Oh, who shall be sad when the cliffs of green Erin
Arise from the ocean wave glad on our eyes?
Should there start in that rapturous moment a tear in
Our vision, or sob from our bosom arise,
These shall not of sorrow
Be signals: the morrow
Our souls in an ocean of bliss shall baptise.
How sad the leave-taking was, when we were severed,
What seas have long sundered. What years have rolled by
Since we said, “Banachth lath,” while in vain we endeavoured
By laughter to give to hearts breaking the lie.
How oft have we thought on
Friends never forgotten,
For joy we to meet them are ready to die.
Auld Scotia, thy heather and heath shall be trodden
Once more by thy sons so long severed from thee;
Thy fields by our forefathers’ blood have been sodden,
Who fought and who fell that their homes should be free.

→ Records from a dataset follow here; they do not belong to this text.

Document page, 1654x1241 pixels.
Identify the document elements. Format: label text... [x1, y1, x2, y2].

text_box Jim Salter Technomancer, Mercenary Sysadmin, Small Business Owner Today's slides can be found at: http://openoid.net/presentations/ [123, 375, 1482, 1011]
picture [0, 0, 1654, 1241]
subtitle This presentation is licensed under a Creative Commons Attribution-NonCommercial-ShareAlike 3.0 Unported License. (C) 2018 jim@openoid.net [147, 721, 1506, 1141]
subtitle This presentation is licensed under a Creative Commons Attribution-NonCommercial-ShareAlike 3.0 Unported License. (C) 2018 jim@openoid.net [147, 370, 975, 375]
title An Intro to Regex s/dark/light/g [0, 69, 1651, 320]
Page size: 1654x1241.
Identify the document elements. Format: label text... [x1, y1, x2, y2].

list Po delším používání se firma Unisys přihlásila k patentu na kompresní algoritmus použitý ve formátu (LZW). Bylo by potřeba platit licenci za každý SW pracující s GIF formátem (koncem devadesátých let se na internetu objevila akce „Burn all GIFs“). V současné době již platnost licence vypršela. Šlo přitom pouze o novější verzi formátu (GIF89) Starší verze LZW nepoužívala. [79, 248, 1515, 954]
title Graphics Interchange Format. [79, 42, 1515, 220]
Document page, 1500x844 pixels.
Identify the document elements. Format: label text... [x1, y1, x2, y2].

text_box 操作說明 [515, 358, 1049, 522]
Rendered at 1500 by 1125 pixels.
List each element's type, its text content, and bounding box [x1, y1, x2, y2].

And back, if not bettered,
We come, still unfettered;
Free men and free women determined to be.
Dear England, though distant from thee we have wandered,
Thy loveliness still without rival remains.
To thee, where with lavish hand nature has squandered
Her gifts, we are bound with unbreakable chains;
For distance can never
Thy sons from thee sever,
As long as the body the spirit retains.
But land of my faith, far eclipsing these Islands,
Where never expandeth the darkness her wing;
Not emerald lowlands, nor purple-browed highlands.
Such infinite joy to the bosom can bring,
As where from the glory
Grim Golgotha’s story
And Jesu’s great love His blood-ransomed shall ring.